08 mars 2009
Merci pour nous ( la suite ) : Nostalgie quand tu nous tiens

Bien, pour des raisons indépendantes de notre volonté, la chronique du 'Watchmen' de Zack Snyder s'échelonnera - comme les culottes de l'archi-duchesse- sur plusieurs posts. Résumé de l'épisode précédent : voir épisode précédent.
Ce procédé formel employé dans le générique est génialement trouvé pour le récit, c'est un procédé connu qui permet de poser le contexte, et le fait qu'il soit question de super-héros - donc des types en costume bizarres qui détonnent sévère dans le décor- répond, souligne encore plus le côté écriture de l'Histoire-Pour-Couvertures-De-Magazine.
Croyez bien que je compte autant que possible vous épargner le discours du puriste qui ne peut s'empêcher de comparer l'original à la copie, mais c'est un point qui mérite que l'on s'y attarde. J'envie vraiment ceux qui sont allés voir le film sans connaître la bd car cela dû être une sacré claque en matière de film de super-héros, et en matière de film tout court; pour dire c'est l'effet que produit exactement la bd à la première lecture. Connaissant le livre cet impact disparaît quasi-complètement au visionnage pour la bonne raison que Snyder a collé de très près au scénario original, autant au niveau du rythme que de l'aspect graphique -ainsi si on est un peu perdu d'un côté, on ne le reste jamais très longtemps. Ce n'est pas une chose que je lui reprocherais et c'est ce qui fait de 'Watchmen' un grand film, aussi bien que l'une des adaptations les plus réussies d'Alan Moore au cinéma, et là-dessus il était temps.

La narration étant tellement verrouillée qu'elle ne laisse que peu de place à l'expression d'un réalisateur, en ce sens les modifications que Snyder a apportées sautent immédiatement aux yeux du fan. Ce ne sont d'abord que quelques petites touches ici et là la plupart du temps très bien senties, j'ai déjà cité le générique qui véhicule décemment son lot d'informations, il y a ensuite les dialogues qui rendent le contexte et les interactions entre les personnages plus crédibles ( la conversation du premier Hibou, l'échange entre le Comédien et le second Hibou, et enfin et surtout le discours d'Ozymandias sur les monopoles, absent dans la version originale mais dans une logique de caractère absolue ) jusqu' au renversement final qui a été 'reserré' et qui n'en convient que mieux au récit. Snyder a également amplifié à différents endroits des éléments déjà présents dans le comics, à savoir la mise en scène de la violence et du sexe, mais dans l'absolu, et pour le reste, il me semble qu'il a eu le bon goût de rester en-dessous de son modèle en ratant délibérément quelques scènes, je ne vois pas d'autres mots, réservant ainsi aux spectateurs quelques moments de lecture privilégiés et ça c'est important.

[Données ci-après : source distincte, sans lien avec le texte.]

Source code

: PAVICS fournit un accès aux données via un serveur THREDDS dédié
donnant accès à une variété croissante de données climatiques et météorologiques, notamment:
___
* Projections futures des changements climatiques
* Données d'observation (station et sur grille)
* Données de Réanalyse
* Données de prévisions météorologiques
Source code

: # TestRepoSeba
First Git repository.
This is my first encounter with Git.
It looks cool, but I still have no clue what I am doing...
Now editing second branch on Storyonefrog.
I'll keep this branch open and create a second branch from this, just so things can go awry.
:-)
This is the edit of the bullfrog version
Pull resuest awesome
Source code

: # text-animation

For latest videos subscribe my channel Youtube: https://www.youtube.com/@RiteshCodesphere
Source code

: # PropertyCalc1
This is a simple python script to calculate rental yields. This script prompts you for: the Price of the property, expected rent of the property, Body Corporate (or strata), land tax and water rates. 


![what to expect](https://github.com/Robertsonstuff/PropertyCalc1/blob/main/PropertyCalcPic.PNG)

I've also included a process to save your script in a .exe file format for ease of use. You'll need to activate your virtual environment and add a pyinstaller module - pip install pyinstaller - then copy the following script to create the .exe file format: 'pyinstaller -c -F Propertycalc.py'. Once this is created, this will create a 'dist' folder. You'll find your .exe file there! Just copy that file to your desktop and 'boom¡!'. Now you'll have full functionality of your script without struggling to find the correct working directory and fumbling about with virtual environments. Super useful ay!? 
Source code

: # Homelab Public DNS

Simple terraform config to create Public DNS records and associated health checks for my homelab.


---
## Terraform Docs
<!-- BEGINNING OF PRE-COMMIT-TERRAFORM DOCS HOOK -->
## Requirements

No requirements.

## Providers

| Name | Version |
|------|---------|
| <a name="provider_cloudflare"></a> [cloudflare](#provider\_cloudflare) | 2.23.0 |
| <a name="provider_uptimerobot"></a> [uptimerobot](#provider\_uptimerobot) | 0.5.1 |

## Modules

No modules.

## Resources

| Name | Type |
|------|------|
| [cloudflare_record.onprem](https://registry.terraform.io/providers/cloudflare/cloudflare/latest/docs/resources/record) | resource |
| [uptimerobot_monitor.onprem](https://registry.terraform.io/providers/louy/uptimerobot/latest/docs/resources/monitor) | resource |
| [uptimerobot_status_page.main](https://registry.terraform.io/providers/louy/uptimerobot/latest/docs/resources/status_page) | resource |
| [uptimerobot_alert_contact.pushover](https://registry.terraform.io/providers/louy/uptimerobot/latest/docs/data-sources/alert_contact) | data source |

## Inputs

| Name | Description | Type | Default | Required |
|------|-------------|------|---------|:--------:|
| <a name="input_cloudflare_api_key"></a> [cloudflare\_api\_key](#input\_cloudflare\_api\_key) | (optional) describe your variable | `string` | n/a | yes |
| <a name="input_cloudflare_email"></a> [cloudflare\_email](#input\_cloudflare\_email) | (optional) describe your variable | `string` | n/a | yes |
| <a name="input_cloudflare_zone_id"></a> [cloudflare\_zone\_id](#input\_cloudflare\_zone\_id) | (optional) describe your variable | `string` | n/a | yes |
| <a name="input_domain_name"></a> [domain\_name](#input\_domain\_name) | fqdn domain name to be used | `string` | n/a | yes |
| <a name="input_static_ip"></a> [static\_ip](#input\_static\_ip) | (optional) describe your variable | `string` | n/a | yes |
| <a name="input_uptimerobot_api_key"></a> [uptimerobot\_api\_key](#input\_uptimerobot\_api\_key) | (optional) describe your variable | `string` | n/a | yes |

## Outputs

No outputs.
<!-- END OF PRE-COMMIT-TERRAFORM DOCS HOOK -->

Et si ces ratages sont une volonté de démarcation, on ne peut pas lui en vouloir, je prends pour exemple la scène d'ouverture sur le meurtre du Comédien : difficile de faire mieux que l'original, qui ouvre l'histoire après la bagarre et nous montre les faits en montage alterné tandis que les flics préposés essaient de déduire les circonstances du crime. Idem pour Rorschach en prison. Après il y a d'autres omissions plus discutables : l'intrigue étant plus reserrée et le réalisateur contraint de balancer des informations, il n'y a plus la place pour des respirations comme les laissaient entendre les bande-annonces ( les actualités ) ou pour des personnages secondaires comme le bouquiniste, et par là un regard sur le monde de la rue, de Mr-Tout-Le-Monde qui nous permettaient de ressentir un peu mieux la peur d'une guerre nucléaire, aspect qui manque quelque peu au film, mais que l'on trouvera certainement dans la version dvd. Et puis il y a des ratages en règle : le Comédien et Dr Manhattan au Vietnam, le Comédien et Moloch.